Parece mesmo um elefante,

Uma colina oscilante

De fressura,

Uma vasta montanha

De gelatina e banha,

– Que ternura!…

 

Usa baton, usa “Komol”, usa carmim…

– Mas é bela

E gosto dela

Assim.

(pag. 62)

 

 

Encerro a visita com o poema que de alguma forma condensa o prazer inesperado deste encontro, …/ – Achei uma coisa que já não há

 

 

AMIZADE

Alguém um dia me perguntou:

– o que é que achou?

– Eu não achei coisa nenhuma…

– Nem sequer uma?

Vá, diga lá…

– Pensando bem, talvez achasse…

– Então falasse…

– Achei uma coisa que já não há…

(pag. 71)

 

Eduardo Libório (1900-1946) músico de profissão e artista multifacetado, era até Dezembro de 2010 um poeta desconhecido do público, quando a sua poesia acompanhada por cartas e desenhos, saiu na INCM, na colecção arte e artistas.

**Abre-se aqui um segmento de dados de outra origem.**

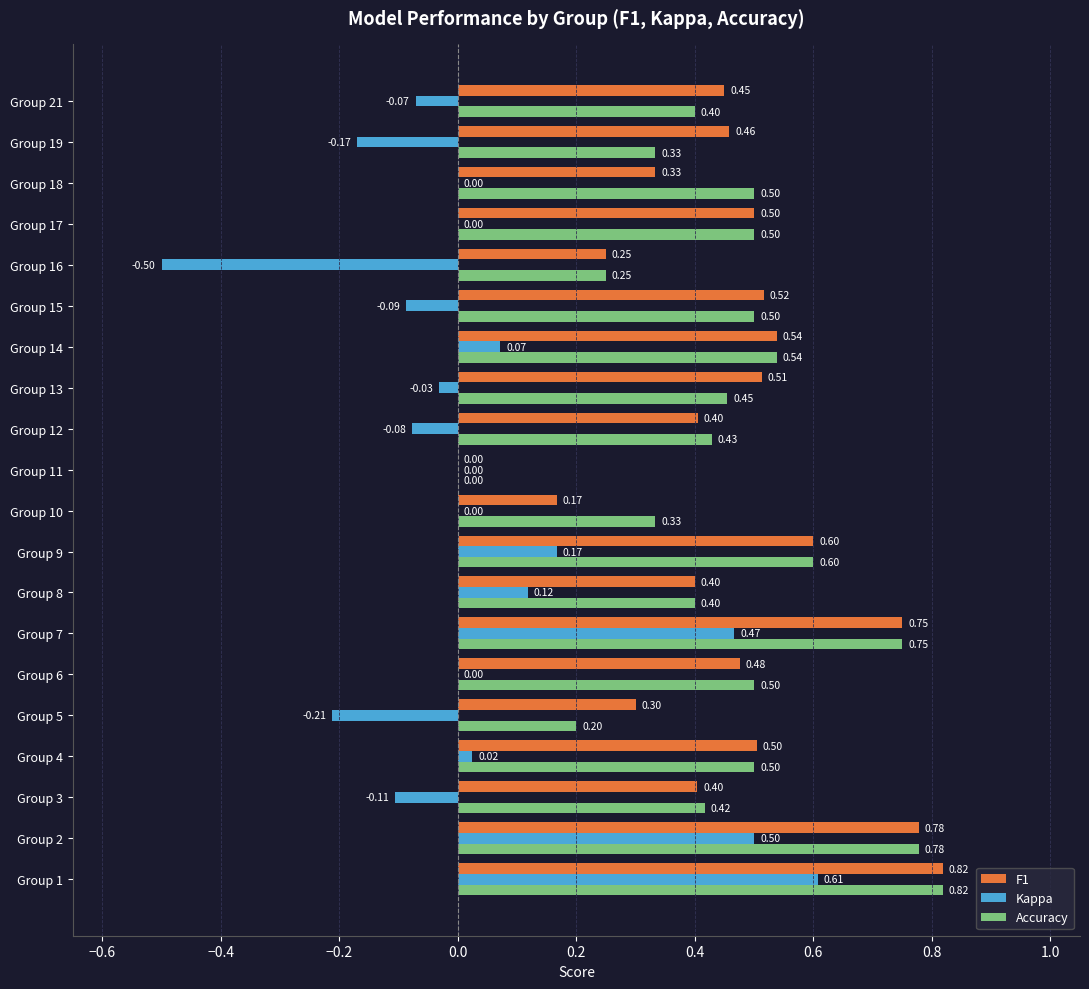

What is the sum of all F1 values?

9.2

O corpus poético é um conjunto de menos de 80 poemas, reunidos por Gil Miranda, que preparou e organizou a edição.

É também de Gil Miranda a noticia biográfica com que abre a edição dos poemas, desenhos e correspondência, rigorosa e culturalmente informada.

É uma edição modelar e um serviço impar prestado à cultura portuguesa, que a partir de agora conta com mais um poeta de vulto.

Nota importante: Nenhuma das imagens que acompanham o texto é obra de Eduardo Libório.